** DATA IN THIS EXERCISE follows **
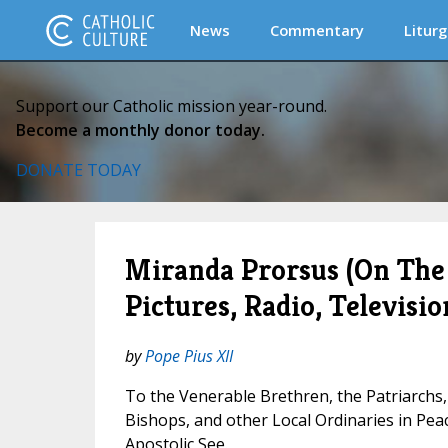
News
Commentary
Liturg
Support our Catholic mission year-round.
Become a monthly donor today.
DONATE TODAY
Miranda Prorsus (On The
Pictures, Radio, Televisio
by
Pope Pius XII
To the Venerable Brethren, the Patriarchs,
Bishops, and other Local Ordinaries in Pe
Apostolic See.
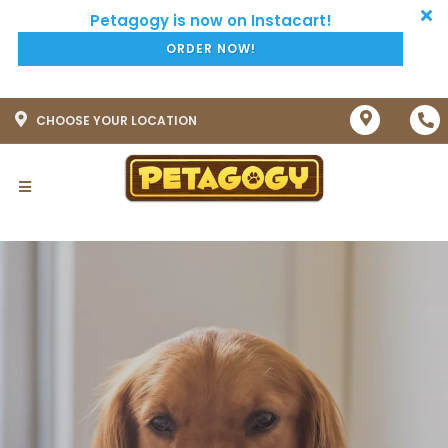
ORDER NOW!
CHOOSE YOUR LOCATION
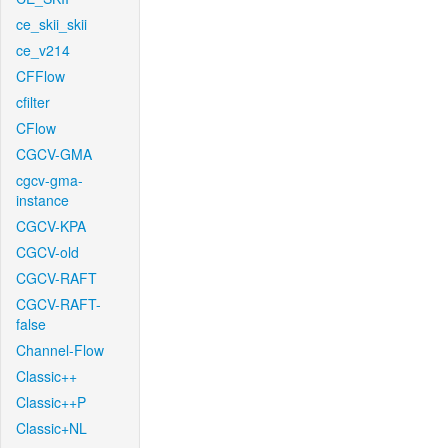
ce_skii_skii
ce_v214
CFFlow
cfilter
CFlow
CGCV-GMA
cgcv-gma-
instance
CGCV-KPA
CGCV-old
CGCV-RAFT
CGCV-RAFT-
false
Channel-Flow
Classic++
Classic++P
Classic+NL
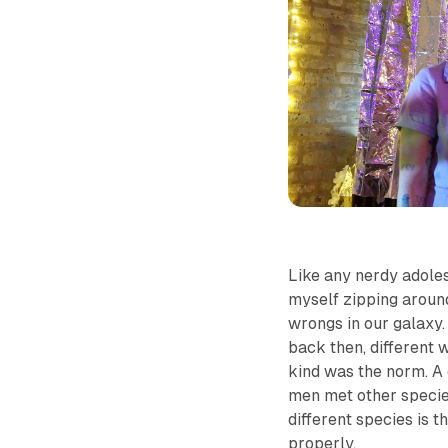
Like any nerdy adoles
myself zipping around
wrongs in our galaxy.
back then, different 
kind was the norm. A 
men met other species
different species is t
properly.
** End of DATA IN THIS EXERCISE **
** DATA IN THIS EXERCISE follows **
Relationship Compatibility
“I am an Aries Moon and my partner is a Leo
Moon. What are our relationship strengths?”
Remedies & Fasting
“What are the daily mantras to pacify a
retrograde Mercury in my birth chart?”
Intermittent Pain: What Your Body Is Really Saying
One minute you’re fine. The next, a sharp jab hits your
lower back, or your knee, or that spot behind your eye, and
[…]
** End of DATA IN THIS EXERCISE **
** DATA IN THIS EXERCISE follows **
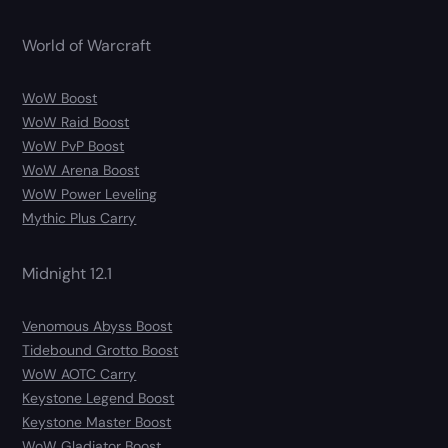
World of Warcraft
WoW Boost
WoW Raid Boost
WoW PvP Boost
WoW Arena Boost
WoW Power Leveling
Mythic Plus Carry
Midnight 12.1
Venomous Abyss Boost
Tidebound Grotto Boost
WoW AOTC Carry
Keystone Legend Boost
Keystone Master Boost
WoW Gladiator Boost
** End of DATA IN THIS EXERCISE **
ACTIVITY
Pick out every line in the records that contains the word "back" and copy each one.

RESPONSE BELOW
back then, different 
lower back, or your knee, or that spot behind your eye, and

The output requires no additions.